このように中小企業が特許出願前、新技術の秘密を守ることができず、苦労して取得した特許権が空しく無効となる事例が少なくないことが明らかになった。

韓国特許審判院によると、直近5年間(2013〜2017)で秘密保持義務をめぐる特許無効審判、計61件を分析した結果、約48%である29件の特許がずさんな秘密管理により無効となったことが明らかになった。

その29件を紛争当事者別に見ると、中小企業同士の紛争13件(45%)、中小企業や個人間の紛争5件(17%)、中小企業と海外企業間の紛争4件(14%)などとなっており、中小企業関連の事件がほとんど(79%)を占め、中小企業が特許出願前に技術セキュリティ管理に細心の注意を払う必要があることが分かった。
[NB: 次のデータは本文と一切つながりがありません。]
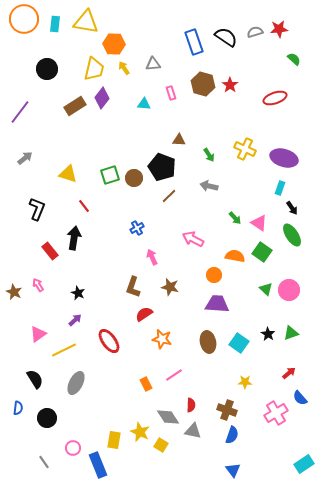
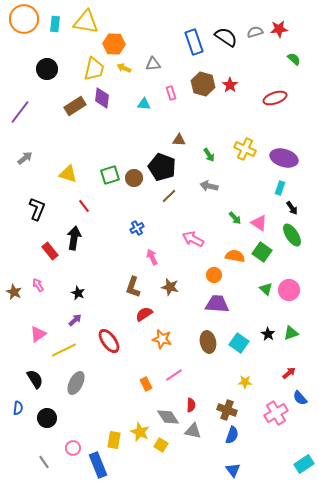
yellow arrow at (124, 68): rotated 32 degrees counterclockwise
purple diamond at (102, 98): rotated 30 degrees counterclockwise
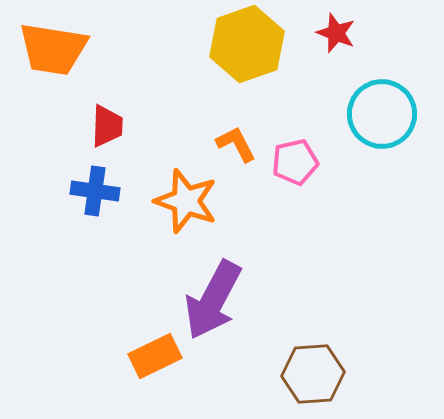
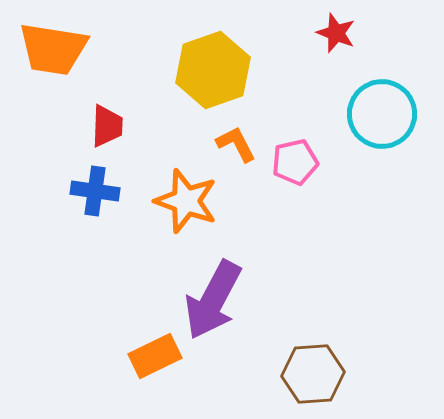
yellow hexagon: moved 34 px left, 26 px down
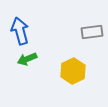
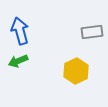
green arrow: moved 9 px left, 2 px down
yellow hexagon: moved 3 px right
特許は新しい技術にしか与えられない。これを新規性の要件という。言い換えれば、他の人に知られている技術は特許を受けることができないという意味である。そこで、特許を受けたとしても、その技術が他の人に既に知られているということが後で明らかになると、審判手続でその特許は新規性がないという理由で無効となる。

実際、特許無効審判の段階で企業の内部資料が新規性喪失の証拠として提出されることが多い。そのような企業の内部資料が原因となって特許が無効となることは大きな損失である。

そこで、中小企業は無効審判手続で必要とする最低限の技術のセキュリティ措置でも取っておく必要がある。そのためには企業内部の資料に秘密表示をしておく、あるいは事業提案書や納品契約書に秘密保持義務を必ず入れるように管理しなければならない。

ここで特許庁が提供する原本証明サービス、契約書の標準書式(営業秘密保護センター外部サイトへ、新しいウィンドウで開きます)、海外パートナーとの円滑な技術交渉のためのIP Business契約書のガイドブック(国際知財権紛争情報ポータル外部サイトへ、新しいウィンドウで開きます)、「営業秘密流出紛争に関する法律諮問支援制度」および全国24カ所にある地域知識財産センターの「中小企業IP即時支援サービス」などの情報を活用することも、中小企業の技術秘密管理に役立つだろう。

特許審判院の関係者は、「秘密保持義務をめぐる特許無効紛争の多くは同業者同士で争うケースだ」とし、「同業者同士で共有していた内部の秘密資料が原因となって特許紛争が発生し、その結果、重要な特許が無効となってしまうことは非常に残念だ」と述べた。また、「特許出願前は技術秘密を維持するために特段の注意が必要だ」と付け加えた。